Pulls 95, the new generation fuel, is sold at OKKO filling stations.
In autumn 2010, the Company started to supply Pulls Diesel branded diesel fuel, which meets the standards of ISO 4840: 2007 «High quality diesel fuel" and EN 590: 2004 environmental Euro 5.

This fuel originate from:
- ORLEN LIETUVA (Mazeikiai, Lithuania)
- ORLEN (Poland)
- MOZYR OIL REFINERY (Belarus)
- NAFTAN (Belarus)

==Loyalty coalition program==
Since 2009, OKKO filling station network is using FISHKA loyalty program, the essence of which is that customers accumulate points for purchased goods and services, and can exchange these points for rewards. In 2013 FISHKA loyalty program became national coalition program. Now, FISHKA first national coalition program includes Raiffeisen Bank Aval, the network of Furshet branded supermarkets, the network of Allo and Mobilochka digital stores, Universalna insurance company and Shypshyna online store.

In 2013, a project on co-brand Visa FISHKA cards, exclusive international payment cards of Raiffeisen Bank Aval, was realized. It combines banking payment card and ordinary FISHKA card with contactless payment technology of Visa payWave. In this regard, the Company started installation of bank terminals serving contactless cards of different payment systems at OKKO filling stations.
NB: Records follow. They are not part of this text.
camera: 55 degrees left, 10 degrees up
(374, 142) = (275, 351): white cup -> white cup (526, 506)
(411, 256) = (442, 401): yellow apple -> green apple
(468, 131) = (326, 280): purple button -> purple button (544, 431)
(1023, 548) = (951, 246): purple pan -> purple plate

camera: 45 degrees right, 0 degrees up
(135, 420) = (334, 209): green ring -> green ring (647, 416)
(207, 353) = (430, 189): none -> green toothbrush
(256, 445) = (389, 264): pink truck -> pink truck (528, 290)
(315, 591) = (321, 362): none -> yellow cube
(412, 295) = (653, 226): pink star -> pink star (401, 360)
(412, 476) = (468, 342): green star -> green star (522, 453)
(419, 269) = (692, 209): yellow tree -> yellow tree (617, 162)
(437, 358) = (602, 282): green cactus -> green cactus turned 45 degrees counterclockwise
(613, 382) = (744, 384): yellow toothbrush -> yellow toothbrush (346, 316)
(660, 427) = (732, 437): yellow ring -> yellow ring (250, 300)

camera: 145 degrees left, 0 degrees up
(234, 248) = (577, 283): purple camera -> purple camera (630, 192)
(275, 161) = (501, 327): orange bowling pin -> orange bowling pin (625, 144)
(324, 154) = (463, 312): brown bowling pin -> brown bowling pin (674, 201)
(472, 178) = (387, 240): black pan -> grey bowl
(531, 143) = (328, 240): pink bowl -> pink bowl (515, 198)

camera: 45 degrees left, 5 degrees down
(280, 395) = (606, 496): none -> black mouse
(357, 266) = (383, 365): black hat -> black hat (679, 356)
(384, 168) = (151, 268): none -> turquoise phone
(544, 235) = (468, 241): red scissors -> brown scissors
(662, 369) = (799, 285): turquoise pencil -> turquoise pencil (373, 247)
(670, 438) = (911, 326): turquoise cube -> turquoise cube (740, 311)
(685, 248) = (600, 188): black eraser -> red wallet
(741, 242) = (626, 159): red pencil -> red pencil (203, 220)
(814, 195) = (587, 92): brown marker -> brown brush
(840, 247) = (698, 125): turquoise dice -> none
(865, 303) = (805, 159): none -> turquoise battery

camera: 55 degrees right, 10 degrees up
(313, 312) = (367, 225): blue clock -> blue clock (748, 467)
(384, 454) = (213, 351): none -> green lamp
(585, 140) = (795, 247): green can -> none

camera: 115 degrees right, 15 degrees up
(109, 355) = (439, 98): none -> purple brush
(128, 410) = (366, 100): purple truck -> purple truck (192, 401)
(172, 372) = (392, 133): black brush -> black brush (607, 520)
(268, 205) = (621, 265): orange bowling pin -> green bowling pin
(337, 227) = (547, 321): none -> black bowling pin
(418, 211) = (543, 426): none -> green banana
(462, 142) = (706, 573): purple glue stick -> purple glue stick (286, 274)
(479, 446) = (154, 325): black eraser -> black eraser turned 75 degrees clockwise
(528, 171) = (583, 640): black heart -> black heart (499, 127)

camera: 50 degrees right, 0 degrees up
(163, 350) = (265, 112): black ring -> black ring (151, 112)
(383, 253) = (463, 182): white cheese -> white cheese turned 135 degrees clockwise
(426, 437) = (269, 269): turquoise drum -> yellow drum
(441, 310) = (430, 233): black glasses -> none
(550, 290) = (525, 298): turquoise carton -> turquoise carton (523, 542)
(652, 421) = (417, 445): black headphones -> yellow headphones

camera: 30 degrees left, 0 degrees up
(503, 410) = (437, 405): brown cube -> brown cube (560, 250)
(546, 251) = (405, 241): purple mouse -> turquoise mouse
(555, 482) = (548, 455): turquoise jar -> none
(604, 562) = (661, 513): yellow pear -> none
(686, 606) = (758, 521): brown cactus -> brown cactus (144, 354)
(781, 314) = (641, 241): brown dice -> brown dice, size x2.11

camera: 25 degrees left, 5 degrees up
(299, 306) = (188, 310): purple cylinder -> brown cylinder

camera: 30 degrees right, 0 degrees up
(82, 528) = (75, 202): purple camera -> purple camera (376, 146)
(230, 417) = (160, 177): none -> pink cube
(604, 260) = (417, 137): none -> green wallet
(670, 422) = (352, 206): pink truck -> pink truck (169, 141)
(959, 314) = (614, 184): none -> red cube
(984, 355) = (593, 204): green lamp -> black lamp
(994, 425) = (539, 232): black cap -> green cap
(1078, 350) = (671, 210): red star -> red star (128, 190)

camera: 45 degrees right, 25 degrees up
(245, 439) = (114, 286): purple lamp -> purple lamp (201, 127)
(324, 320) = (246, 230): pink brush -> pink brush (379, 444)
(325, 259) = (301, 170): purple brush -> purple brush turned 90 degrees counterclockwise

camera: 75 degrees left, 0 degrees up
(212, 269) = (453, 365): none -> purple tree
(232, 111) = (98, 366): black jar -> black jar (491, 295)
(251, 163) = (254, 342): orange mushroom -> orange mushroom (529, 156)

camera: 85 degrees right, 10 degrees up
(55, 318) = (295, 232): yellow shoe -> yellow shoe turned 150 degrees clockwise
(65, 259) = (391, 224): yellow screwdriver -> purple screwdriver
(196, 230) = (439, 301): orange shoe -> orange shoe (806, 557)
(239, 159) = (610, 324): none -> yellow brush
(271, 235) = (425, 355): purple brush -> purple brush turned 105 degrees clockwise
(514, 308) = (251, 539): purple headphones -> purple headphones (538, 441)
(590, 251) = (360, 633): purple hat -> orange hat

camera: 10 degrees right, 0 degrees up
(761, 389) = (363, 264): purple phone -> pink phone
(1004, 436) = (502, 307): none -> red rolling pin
Overall, at the end of 2013 FISHKA card served over 1,400 outlets throughout Ukraine. The number of registered FISHKA card users increased to 1 985 639.

==Related brands==
A la minute, Pasta mia, Hot-café. This is the largest network of on the road restaurants that include 32 A la minute, 7 Pasta Mia and almost 400 Hot café branded restaurants. Brand Hot café - is a chain of coffee shops and coffee places at OKKO filling stations.

Tobi. Tobi branded goods stores are operating at OKKO filling stations in "OCC" and also in the cities of Vinnytsia and Lviv region, under this brand some products are produced for OKKO filling station network - drinking water, beverages, energy drinks, ice teas and more.

TFC. TFC fuel quality testing centre includes 8 fixed, 4 district and 3 mobile laboratories performing fuel and lubricants quality control for OKKO filling station network.

==Achievements==
OKKO filling complex in Chop claims to be the biggest filling complex in Ukraine by area and by the amount of services.

In 2009 OKKO filling station in Inkerman (Crimea) became the largest filling station by area in Ukraine (3.3 hectares). This is due to the fact that the complex, in addition to fuel-distributing columns, has LPG and compressed gas refuelling modules.